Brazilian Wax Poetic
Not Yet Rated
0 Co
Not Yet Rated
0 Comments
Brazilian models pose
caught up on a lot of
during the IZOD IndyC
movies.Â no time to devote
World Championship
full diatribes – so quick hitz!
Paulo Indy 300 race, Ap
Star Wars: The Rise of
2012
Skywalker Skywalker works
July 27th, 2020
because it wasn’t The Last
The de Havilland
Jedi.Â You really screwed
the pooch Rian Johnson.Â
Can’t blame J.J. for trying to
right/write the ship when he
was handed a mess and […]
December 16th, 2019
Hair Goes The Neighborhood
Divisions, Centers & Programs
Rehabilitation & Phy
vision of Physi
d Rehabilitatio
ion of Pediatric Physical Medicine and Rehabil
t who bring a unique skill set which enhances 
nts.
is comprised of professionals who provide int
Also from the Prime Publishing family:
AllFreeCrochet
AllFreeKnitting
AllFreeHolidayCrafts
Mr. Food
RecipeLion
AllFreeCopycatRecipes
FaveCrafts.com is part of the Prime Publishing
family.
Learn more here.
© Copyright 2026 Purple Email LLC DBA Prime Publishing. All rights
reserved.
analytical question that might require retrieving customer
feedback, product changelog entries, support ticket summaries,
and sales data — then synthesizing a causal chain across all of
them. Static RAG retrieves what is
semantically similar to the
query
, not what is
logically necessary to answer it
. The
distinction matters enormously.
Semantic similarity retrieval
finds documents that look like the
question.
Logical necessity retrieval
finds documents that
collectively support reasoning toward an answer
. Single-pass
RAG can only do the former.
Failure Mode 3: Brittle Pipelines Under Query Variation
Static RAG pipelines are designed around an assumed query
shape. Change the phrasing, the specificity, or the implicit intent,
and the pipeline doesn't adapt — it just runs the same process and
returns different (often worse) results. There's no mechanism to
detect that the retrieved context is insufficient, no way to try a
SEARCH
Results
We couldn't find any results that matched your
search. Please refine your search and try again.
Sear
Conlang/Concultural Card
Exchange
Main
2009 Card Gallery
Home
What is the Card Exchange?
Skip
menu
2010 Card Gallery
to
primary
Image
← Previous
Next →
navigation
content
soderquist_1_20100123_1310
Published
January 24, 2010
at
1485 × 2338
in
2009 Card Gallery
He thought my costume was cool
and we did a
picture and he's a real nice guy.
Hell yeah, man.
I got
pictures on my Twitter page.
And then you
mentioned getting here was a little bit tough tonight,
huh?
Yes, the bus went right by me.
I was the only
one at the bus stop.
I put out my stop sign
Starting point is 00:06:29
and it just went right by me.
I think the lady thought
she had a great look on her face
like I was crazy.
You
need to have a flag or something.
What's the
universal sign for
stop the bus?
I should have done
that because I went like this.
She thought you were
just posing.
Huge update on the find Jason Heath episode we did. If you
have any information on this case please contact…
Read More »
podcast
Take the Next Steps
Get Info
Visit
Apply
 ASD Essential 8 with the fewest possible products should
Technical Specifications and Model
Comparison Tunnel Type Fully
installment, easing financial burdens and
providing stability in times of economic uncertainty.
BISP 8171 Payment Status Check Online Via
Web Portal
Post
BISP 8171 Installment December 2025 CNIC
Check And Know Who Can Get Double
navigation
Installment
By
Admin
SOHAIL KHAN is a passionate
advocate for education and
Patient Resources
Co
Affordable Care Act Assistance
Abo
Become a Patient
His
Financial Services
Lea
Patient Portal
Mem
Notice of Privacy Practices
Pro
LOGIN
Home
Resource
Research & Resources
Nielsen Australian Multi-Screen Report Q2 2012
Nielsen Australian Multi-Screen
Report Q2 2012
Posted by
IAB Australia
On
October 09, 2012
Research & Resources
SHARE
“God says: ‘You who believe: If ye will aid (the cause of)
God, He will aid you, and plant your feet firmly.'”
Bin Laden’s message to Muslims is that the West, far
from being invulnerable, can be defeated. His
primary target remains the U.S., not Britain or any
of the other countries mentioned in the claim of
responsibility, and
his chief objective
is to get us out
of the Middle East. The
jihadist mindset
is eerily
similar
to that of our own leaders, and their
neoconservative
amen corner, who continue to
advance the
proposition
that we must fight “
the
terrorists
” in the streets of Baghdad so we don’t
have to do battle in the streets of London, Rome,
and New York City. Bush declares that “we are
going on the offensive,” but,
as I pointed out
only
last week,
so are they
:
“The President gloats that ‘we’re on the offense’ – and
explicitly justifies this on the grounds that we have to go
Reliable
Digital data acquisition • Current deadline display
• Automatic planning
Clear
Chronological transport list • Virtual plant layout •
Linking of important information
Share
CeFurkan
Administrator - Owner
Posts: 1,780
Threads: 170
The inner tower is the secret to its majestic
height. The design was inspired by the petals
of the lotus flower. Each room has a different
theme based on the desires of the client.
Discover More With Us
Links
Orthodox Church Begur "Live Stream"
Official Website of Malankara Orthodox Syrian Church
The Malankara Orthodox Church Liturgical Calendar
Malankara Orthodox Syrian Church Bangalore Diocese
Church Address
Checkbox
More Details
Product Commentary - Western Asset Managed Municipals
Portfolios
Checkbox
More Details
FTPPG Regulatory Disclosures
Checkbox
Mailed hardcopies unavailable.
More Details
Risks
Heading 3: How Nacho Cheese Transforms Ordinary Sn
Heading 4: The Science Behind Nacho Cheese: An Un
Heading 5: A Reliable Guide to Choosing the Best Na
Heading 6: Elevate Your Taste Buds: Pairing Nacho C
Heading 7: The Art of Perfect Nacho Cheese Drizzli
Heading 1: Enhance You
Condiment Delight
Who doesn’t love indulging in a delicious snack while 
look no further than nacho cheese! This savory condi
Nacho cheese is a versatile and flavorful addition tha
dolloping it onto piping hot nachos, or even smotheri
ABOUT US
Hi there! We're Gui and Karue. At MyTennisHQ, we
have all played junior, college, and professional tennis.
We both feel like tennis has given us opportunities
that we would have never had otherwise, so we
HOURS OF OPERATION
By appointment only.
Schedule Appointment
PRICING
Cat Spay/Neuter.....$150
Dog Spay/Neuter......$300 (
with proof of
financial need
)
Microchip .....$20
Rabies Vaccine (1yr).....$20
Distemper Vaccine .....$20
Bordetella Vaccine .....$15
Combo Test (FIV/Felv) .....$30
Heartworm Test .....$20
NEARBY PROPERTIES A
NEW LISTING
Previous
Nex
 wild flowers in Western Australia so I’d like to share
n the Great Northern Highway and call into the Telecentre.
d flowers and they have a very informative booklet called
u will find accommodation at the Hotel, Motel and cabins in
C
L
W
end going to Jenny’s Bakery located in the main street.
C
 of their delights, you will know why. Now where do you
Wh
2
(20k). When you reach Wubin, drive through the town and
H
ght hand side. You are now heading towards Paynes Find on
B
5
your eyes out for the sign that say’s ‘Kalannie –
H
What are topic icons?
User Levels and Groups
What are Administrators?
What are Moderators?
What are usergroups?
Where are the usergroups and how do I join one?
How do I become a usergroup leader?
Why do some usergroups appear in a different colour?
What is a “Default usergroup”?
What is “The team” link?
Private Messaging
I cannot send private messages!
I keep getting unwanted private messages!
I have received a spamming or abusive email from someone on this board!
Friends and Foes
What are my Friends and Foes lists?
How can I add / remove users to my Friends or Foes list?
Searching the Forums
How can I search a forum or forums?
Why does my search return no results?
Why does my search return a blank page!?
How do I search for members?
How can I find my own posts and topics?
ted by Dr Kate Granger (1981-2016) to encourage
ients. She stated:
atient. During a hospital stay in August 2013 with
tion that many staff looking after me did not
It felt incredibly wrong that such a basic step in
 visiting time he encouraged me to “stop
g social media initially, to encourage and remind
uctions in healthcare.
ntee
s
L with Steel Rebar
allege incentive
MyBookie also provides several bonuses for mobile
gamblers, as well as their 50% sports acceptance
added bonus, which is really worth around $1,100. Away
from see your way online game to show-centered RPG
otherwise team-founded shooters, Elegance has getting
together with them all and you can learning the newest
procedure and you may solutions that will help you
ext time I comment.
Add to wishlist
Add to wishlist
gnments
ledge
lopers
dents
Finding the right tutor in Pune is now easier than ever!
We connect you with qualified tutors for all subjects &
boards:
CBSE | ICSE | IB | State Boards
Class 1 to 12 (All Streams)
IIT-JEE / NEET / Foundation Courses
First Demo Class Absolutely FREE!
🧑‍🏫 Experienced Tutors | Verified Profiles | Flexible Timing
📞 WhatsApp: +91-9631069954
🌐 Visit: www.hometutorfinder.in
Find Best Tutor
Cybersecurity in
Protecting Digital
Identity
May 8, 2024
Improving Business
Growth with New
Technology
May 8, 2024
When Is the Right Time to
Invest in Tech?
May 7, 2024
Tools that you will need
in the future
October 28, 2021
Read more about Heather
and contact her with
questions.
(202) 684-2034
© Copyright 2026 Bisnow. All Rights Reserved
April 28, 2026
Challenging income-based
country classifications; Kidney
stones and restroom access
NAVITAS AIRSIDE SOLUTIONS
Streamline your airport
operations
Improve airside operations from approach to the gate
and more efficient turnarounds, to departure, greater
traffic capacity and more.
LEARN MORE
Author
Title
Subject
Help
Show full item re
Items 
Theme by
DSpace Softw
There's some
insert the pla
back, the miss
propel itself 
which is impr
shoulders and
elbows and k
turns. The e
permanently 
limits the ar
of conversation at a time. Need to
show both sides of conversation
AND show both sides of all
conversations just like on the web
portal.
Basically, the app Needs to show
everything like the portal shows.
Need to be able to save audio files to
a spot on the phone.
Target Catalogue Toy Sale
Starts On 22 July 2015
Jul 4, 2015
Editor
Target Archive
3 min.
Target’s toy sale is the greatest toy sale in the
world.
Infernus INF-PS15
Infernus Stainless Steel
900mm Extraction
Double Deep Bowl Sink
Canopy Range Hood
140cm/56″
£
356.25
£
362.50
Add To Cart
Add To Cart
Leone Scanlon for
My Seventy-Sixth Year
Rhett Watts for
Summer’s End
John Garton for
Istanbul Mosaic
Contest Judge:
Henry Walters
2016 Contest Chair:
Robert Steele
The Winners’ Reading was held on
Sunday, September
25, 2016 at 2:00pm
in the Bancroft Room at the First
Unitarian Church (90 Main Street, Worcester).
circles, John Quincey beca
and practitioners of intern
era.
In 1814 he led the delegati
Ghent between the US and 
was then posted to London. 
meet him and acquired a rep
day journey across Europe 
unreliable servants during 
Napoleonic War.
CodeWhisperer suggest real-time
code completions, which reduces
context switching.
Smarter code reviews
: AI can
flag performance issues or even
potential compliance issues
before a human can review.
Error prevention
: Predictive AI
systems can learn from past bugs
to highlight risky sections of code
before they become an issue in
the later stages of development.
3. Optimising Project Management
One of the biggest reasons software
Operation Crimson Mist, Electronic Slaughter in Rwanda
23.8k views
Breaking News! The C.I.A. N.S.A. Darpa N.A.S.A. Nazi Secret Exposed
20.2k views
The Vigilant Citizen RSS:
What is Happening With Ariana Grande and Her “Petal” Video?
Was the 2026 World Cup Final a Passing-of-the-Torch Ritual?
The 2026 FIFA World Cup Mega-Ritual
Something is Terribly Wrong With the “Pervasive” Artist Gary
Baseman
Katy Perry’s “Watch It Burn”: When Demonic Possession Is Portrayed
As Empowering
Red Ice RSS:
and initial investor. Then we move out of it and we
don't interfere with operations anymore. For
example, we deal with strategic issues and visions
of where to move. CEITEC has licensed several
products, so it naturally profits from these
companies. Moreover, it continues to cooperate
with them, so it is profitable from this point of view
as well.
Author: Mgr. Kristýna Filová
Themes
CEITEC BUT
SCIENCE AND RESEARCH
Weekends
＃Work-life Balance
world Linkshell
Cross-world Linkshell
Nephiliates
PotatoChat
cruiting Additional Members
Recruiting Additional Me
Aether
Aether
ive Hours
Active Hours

• TASK ITEM:
Reprint exactly the lines above that start at the one with "Logical necessity retrieval" and end at the one with "Failure Mode 3: Brittle", keeping both and adding none.

• OUTPUT FOR THIS TASK:
Logical necessity retrieval
finds documents that
collectively support reasoning toward an answer
. Single-pass
RAG can only do the former.
Failure Mode 3: Brittle Pipelines Under Query Variation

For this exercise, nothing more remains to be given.